His theory: puerperal fever, which was causing the deaths, was caused by “cadaverous particles” transmitted from the autopsy suite to the obstetrics ward via the hands of students and physicians. In 1847, Semmelweis insisted that students and physicians clean their hands with a chlorine solution between each patient. This resulted in a dramatic drop in the maternal mortality rate in the First Clinic.
Today, the same principles hold true. “By adhering to hand hygiene protocol, we can reduce infection rate and protect our patients from the spread of diseases like MRSA and VRE,” Yokoe said. “Alcohol-based gels, such as Purell, can kill over 99.9 percent of the bacteria on your hands within seconds.”
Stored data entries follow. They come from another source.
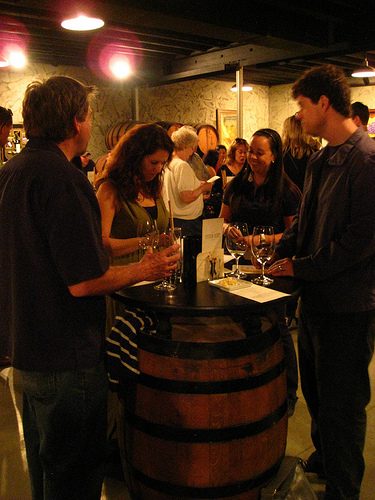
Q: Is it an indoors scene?
A: Yes, it is indoors.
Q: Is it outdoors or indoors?
A: It is indoors.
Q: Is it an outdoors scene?
A: No, it is indoors.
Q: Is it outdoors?
A: No, it is indoors.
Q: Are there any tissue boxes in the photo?
A: No, there are no tissue boxes.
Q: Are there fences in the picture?
A: No, there are no fences.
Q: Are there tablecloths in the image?
A: No, there are no tablecloths.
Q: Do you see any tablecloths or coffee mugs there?
A: No, there are no tablecloths or coffee mugs.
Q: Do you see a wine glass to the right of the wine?
A: Yes, there are wine glasses to the right of the wine.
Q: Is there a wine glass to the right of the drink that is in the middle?
A: Yes, there are wine glasses to the right of the wine.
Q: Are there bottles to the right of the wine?
A: No, there are wine glasses to the right of the wine.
When resistant organisms like MRSA are spread from patient to patient, the hands of health care providers are the most frequent mode of transmission. A patient who is not infected or not showing signs of infection may still carry organisms that could be transferred to another patient if proper hand hygiene and other infection control precautions are not taken.
Studies have shown that the hands of up to 41 percent of care givers sampled after patient contact and before hand hygiene were positive for VRE. In addition, VRE were recovered from a number of environmental surfaces in patient rooms.
In 2001, BWH introduced Purell, an alcohol-based hand-sanitizing rub, to all intensive care units and medical units, and soon there after installed Purell dispensers throughout the hospital. This year in June, BWH launched a campaign to reinforce this crucial element of patient safety.